Clean air and concrete: A look into Bureau Bas Smets

Founded in 2007 in Brussels, Bureau Bas Smets boasts an impressive career that has seen projects completed in 12 countries – including Estonia, France and the United States – alongside his 17-strong team. Working on small-scale gardens, public parks, urban infrastructures and film sets, Bas Smets creates striking landscapes using what’s at hand. Based out of an office appropriately overrun with plants, Smets’ focus is on everything but the building itself. In the second installment of a brand new series enquiring some of the country’s most innovative architecture firms – both upcoming and established -, we talk to Smets about his constant exploration of all things, from the versatility of his new Madou-based workspace to his conceptual approach to architecture and air-cleaning plants, all while the office is busy prepping for their 10-year anniversary.

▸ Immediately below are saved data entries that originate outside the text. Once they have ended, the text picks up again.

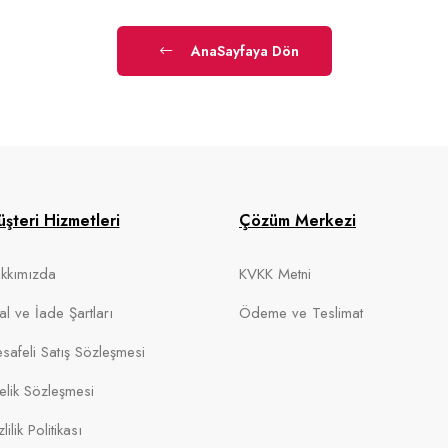
AnaSayfaya Dön
şteri Hizmetleri
Çözüm Merkezi
kkımızda
KVKK Metni
tal ve İade Şartları
Ödeme ve Teslimat
safeli Satış Sözleşmesi
elik Sözleşmesi
lilik Politikası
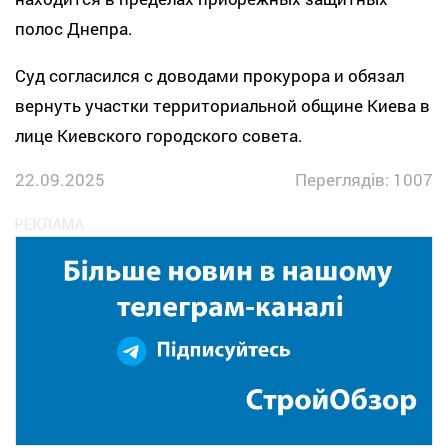
полос Днепра.
Суд согласился с доводами прокурора и обязал
вернуть участки территориальной общине Киева в
лице Киевского городского совета.
22.09.2025
Переглядів: 1007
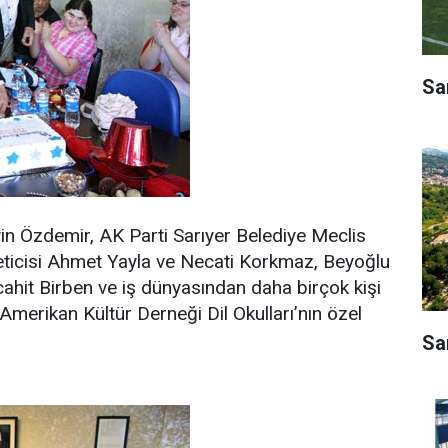
Sa
in Özdemir, AK Parti Sarıyer Belediye Meclis
neticisi Ahmet Yayla ve Necati Korkmaz, Beyoğlu
cahit Birben ve iş dünyasından daha birçok kişi
 Amerikan Kültür Derneği Dil Okulları’nın özel
Sa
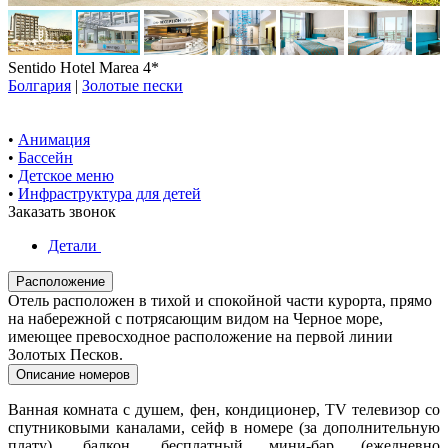
Sentido Hotel Marea 4*
Болгария
|
Золотые пески
•
Анимация
•
Бассейн
•
Детское меню
•
Инфраструктура для детей
Заказать звонок
Детали
Расположение
Отель расположен в тихой и спокойной части курорта, прямо
на набережной с потрясающим видом на Черное море,
имеющее превосходное расположение на первой линии
Золотых Песков.
Описание номеров
Ванная комната с душем, фен, кондиционер, TV телевизор со
спутниковыми каналами, сейф в номере (за дополнительную
плату), балкон, бесплатный мини-бар (ежедневно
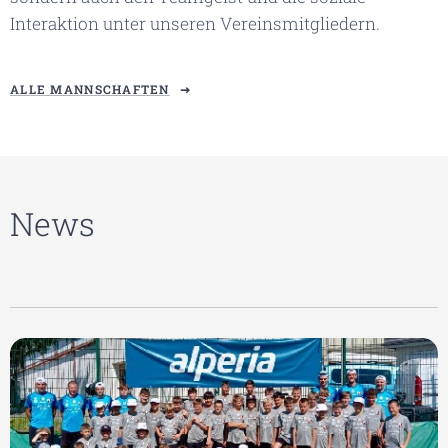
Interaktion unter unseren Vereinsmitgliedern.
ALLE MANNSCHAFTEN
News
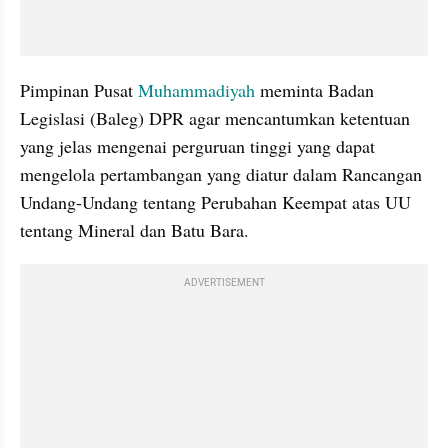
Pimpinan Pusat 
Muhammadiyah
 meminta Badan 
Legislasi (Baleg) DPR agar mencantumkan ketentuan 
yang jelas mengenai perguruan tinggi yang dapat 
mengelola pertambangan yang diatur dalam Rancangan 
Undang-Undang tentang Perubahan Keempat atas UU 
tentang Mineral dan Batu Bara.
ADVERTISEMENT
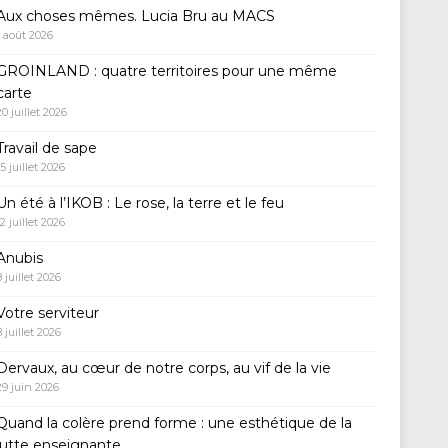
Aux choses mêmes. Lucia Bru au MACS
1 août 2026
GROINLAND : quatre territoires pour une même
carte
20 juillet 2026
Travail de sape
15 juillet 2026
Un été à l’IKOB : Le rose, la terre et le feu
12 juillet 2026
Anubis
8 juillet 2026
Votre serviteur
8 juillet 2026
Dervaux, au cœur de notre corps, au vif de la vie
29 juin 2026
Quand la colère prend forme : une esthétique de la
lutte enseignante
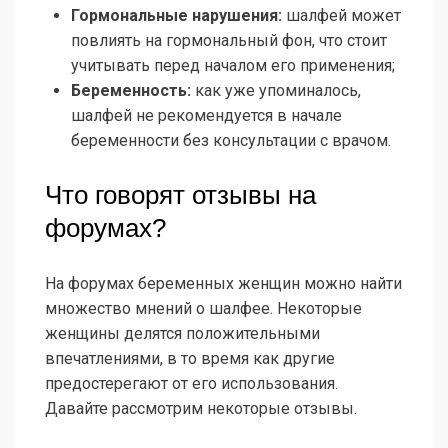
Гормональные нарушения:
шалфей может
повлиять на гормональный фон, что стоит
учитывать перед началом его применения;
Беременность:
как уже упоминалось,
шалфей не рекомендуется в начале
беременности без консультации с врачом.
Что говорят отзывы на
форумах?
На форумах беременных женщин можно найти
множество мнений о шалфее. Некоторые
женщины делятся положительными
впечатлениями, в то время как другие
предостерегают от его использования.
Давайте рассмотрим некоторые отзывы.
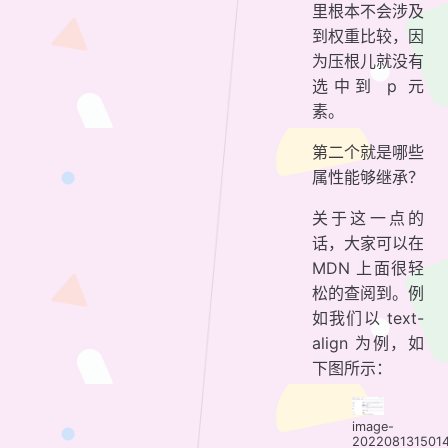
里根本不会涉及
到权重比较，因
为压根儿就没有
选中到 p 元
素。
第二个就是哪些
属性能够继承？
关于这一点的
话，大家可以在
MDN 上面很轻
松的查阅到。例
如我们以 text-
align 为例，如
下图所示：
image-
202208131501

Visuals (c) Carlos Àlvarez Clemente

How did you find your studio and why did you choose it?

We moved here three months ago. It’s a typical building from the 60s that was refurbished by OFFICE KGDVS. We totally stripped the place totally down to reveal its original raw materials. I love having windows on both sides of the building, and the views from it – you can see the sun go up and back down. I started my practice from my apartment’s living room, so I like to think that this office, with its large kitchen, is in the same way another versatile space where many things can happen. For example, we just enjoyed a really big reception to celebrate our 10-year anniversary.

How does your workspace relate to your conceptual approach to landscape architecture?

I spend lot of time on project sites. As landscape architects we can’t do 1:1 models here, but we still try many things. We have all kind of material samples on us. For example, we’re now experimenting with some air-cleaning interior plants that have been tested by NASA. We want to use them to clean the air and produce oxygen for a space. We recently used them in an exhibition, too.

How much non-computer-based work you do?

I ask my collaborators to sketch a lot, and we do create a big number of models, even in concrete. Personally, I don’t use the computer to draw; I sketch everything by hand instead.

You’ve just moved into a new office, designed by OFFICE KGDVS – but if you were to hire any other architect in the world, regardless of cost, who would it be?

For my next office I would ask the prolific Jun’ya Ishigami.

What is next in the Bureau Bas Smets universe?

We’ve just inaugurated a monument celebrating the 70th anniversary of the Universal Declaration of Human Rights. Our current projects are a memorial place in Norway for the Utøya attacks, a collaboration in Arles with Frank Gehry and another in Long Island. We’re constantly rethinkinging our idea on the role of landscape as the organisation of the territory. For example, we’re also currently competing to build a penitentiary, asking ourselves how we could bring nature into a prison.